§ **REQUIREMENT**:
Go through the entries and copy each one exactly. Leave none out.
◆ ◆ ◆ ◆
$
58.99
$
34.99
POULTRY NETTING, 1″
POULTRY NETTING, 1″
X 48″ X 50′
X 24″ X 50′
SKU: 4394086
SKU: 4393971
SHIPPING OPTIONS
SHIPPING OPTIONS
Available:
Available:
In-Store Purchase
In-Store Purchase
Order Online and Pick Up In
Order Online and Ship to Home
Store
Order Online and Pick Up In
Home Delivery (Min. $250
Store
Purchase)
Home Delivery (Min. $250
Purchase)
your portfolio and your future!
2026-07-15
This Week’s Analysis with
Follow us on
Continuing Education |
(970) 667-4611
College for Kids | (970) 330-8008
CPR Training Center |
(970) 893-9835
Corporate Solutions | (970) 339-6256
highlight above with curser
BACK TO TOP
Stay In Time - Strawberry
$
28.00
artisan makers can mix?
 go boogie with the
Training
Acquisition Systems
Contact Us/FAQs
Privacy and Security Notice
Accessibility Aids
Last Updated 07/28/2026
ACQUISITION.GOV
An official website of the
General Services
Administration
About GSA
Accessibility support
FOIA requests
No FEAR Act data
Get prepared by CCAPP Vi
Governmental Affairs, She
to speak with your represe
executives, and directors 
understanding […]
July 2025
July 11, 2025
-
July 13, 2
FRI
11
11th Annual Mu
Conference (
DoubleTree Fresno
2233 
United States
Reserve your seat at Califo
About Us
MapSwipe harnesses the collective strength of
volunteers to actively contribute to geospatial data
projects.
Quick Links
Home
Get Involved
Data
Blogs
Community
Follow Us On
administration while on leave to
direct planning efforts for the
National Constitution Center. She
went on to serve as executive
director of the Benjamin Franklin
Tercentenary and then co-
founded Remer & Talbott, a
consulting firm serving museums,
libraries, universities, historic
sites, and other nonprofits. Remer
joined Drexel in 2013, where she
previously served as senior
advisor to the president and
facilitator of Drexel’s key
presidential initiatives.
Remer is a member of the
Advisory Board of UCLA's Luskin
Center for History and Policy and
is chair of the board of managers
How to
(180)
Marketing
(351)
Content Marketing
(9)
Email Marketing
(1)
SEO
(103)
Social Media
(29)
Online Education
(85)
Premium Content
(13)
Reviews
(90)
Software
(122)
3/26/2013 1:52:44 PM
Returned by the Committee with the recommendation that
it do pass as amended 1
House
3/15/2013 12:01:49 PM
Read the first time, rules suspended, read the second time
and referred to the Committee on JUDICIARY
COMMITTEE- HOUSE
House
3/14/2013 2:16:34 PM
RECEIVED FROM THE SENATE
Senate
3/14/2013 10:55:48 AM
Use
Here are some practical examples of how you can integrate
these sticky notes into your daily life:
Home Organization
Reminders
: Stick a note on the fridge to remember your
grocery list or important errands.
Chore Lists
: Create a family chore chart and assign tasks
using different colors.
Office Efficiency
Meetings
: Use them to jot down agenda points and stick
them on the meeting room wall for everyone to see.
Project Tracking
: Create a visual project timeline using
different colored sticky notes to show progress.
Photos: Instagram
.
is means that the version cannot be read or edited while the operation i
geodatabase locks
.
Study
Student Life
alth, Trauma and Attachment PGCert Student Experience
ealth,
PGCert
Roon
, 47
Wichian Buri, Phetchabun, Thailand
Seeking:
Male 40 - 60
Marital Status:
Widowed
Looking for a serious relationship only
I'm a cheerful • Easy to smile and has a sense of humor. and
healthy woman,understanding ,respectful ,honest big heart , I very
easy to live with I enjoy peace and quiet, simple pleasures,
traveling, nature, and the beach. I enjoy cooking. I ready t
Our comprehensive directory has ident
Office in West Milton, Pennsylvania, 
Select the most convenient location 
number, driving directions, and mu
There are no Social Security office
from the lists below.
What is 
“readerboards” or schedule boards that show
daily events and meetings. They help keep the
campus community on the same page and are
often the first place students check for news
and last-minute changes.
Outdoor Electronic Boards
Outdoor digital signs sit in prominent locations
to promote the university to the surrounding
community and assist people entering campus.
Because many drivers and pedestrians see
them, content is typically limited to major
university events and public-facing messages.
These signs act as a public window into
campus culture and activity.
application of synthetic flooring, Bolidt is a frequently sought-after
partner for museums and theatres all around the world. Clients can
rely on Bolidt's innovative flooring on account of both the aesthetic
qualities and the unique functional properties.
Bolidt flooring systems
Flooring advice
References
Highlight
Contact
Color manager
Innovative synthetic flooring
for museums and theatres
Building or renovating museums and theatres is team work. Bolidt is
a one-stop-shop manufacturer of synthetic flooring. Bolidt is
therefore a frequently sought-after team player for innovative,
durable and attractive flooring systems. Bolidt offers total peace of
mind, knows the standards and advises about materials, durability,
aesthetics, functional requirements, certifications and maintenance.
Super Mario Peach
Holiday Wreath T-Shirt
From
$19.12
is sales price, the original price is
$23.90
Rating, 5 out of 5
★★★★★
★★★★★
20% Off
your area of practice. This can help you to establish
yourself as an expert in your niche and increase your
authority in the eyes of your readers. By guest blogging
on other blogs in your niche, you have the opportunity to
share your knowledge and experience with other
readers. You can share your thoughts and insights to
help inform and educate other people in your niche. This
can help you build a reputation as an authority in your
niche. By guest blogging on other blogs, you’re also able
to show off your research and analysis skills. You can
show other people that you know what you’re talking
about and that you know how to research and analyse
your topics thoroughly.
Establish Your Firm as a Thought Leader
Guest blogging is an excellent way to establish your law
◆ ◆ ◆ ◆
§ **EXPECTED ANSWER**:
$
58.99
$
34.99
POULTRY NETTING, 1″
POULTRY NETTING, 1″
X 48″ X 50′
X 24″ X 50′
SKU: 4394086
SKU: 4393971
SHIPPING OPTIONS
SHIPPING OPTIONS
Available:
Available:
In-Store Purchase
In-Store Purchase
Order Online and Pick Up In
Order Online and Ship to Home
Store
Order Online and Pick Up In
Home Delivery (Min. $250
Store
Purchase)
Home Delivery (Min. $250
Purchase)
your portfolio and your future!
2026-07-15
This Week’s Analysis with
Follow us on
Continuing Education |
(970) 667-4611
College for Kids | (970) 330-8008
CPR Training Center |
(970) 893-9835
Corporate Solutions | (970) 339-6256
highlight above with curser
BACK TO TOP
Stay In Time - Strawberry
$
28.00
artisan makers can mix?
 go boogie with the
Training
Acquisition Systems
Contact Us/FAQs
Privacy and Security Notice
Accessibility Aids
Last Updated 07/28/2026
ACQUISITION.GOV
An official website of the
General Services
Administration
About GSA
Accessibility support
FOIA requests
No FEAR Act data
Get prepared by CCAPP Vi
Governmental Affairs, She
to speak with your represe
executives, and directors 
understanding […]
July 2025
July 11, 2025
-
July 13, 2
FRI
11
11th Annual Mu
Conference (
DoubleTree Fresno
2233 
United States
Reserve your seat at Califo
About Us
MapSwipe harnesses the collective strength of
volunteers to actively contribute to geospatial data
projects.
Quick Links
Home
Get Involved
Data
Blogs
Community
Follow Us On
administration while on leave to
direct planning efforts for the
National Constitution Center. She
went on to serve as executive
director of the Benjamin Franklin
Tercentenary and then co-
founded Remer & Talbott, a
consulting firm serving museums,
libraries, universities, historic
sites, and other nonprofits. Remer
joined Drexel in 2013, where she
previously served as senior
advisor to the president and
facilitator of Drexel’s key
presidential initiatives.
Remer is a member of the
Advisory Board of UCLA's Luskin
Center for History and Policy and
is chair of the board of managers
How to
(180)
Marketing
(351)
Content Marketing
(9)
Email Marketing
(1)
SEO
(103)
Social Media
(29)
Online Education
(85)
Premium Content
(13)
Reviews
(90)
Software
(122)
3/26/2013 1:52:44 PM
Returned by the Committee with the recommendation that
it do pass as amended 1
House
3/15/2013 12:01:49 PM
Read the first time, rules suspended, read the second time
and referred to the Committee on JUDICIARY
COMMITTEE- HOUSE
House
3/14/2013 2:16:34 PM
RECEIVED FROM THE SENATE
Senate
3/14/2013 10:55:48 AM
Use
Here are some practical examples of how you can integrate
these sticky notes into your daily life:
Home Organization
Reminders
: Stick a note on the fridge to remember your
grocery list or important errands.
Chore Lists
: Create a family chore chart and assign tasks
using different colors.
Office Efficiency
Meetings
: Use them to jot down agenda points and stick
them on the meeting room wall for everyone to see.
Project Tracking
: Create a visual project timeline using
different colored sticky notes to show progress.
Photos: Instagram
.
is means that the version cannot be read or edited while the operation i
geodatabase locks
.
Study
Student Life
alth, Trauma and Attachment PGCert Student Experience
ealth,
PGCert
Roon
, 47
Wichian Buri, Phetchabun, Thailand
Seeking:
Male 40 - 60
Marital Status:
Widowed
Looking for a serious relationship only
I'm a cheerful • Easy to smile and has a sense of humor. and
healthy woman,understanding ,respectful ,honest big heart , I very
easy to live with I enjoy peace and quiet, simple pleasures,
traveling, nature, and the beach. I enjoy cooking. I ready t
Our comprehensive directory has ident
Office in West Milton, Pennsylvania, 
Select the most convenient location 
number, driving directions, and mu
There are no Social Security office
from the lists below.
What is 
“readerboards” or schedule boards that show
daily events and meetings. They help keep the
campus community on the same page and are
often the first place students check for news
and last-minute changes.
Outdoor Electronic Boards
Outdoor digital signs sit in prominent locations
to promote the university to the surrounding
community and assist people entering campus.
Because many drivers and pedestrians see
them, content is typically limited to major
university events and public-facing messages.
These signs act as a public window into
campus culture and activity.
application of synthetic flooring, Bolidt is a frequently sought-after
partner for museums and theatres all around the world. Clients can
rely on Bolidt's innovative flooring on account of both the aesthetic
qualities and the unique functional properties.
Bolidt flooring systems
Flooring advice
References
Highlight
Contact
Color manager
Innovative synthetic flooring
for museums and theatres
Building or renovating museums and theatres is team work. Bolidt is
a one-stop-shop manufacturer of synthetic flooring. Bolidt is
therefore a frequently sought-after team player for innovative,
durable and attractive flooring systems. Bolidt offers total peace of
mind, knows the standards and advises about materials, durability,
aesthetics, functional requirements, certifications and maintenance.
Super Mario Peach
Holiday Wreath T-Shirt
From
$19.12
is sales price, the original price is
$23.90
Rating, 5 out of 5
★★★★★
★★★★★
20% Off
your area of practice. This can help you to establish
yourself as an expert in your niche and increase your
authority in the eyes of your readers. By guest blogging
on other blogs in your niche, you have the opportunity to
share your knowledge and experience with other
readers. You can share your thoughts and insights to
help inform and educate other people in your niche. This
can help you build a reputation as an authority in your
niche. By guest blogging on other blogs, you’re also able
to show off your research and analysis skills. You can
show other people that you know what you’re talking
about and that you know how to research and analyse
your topics thoroughly.
Establish Your Firm as a Thought Leader
Guest blogging is an excellent way to establish your law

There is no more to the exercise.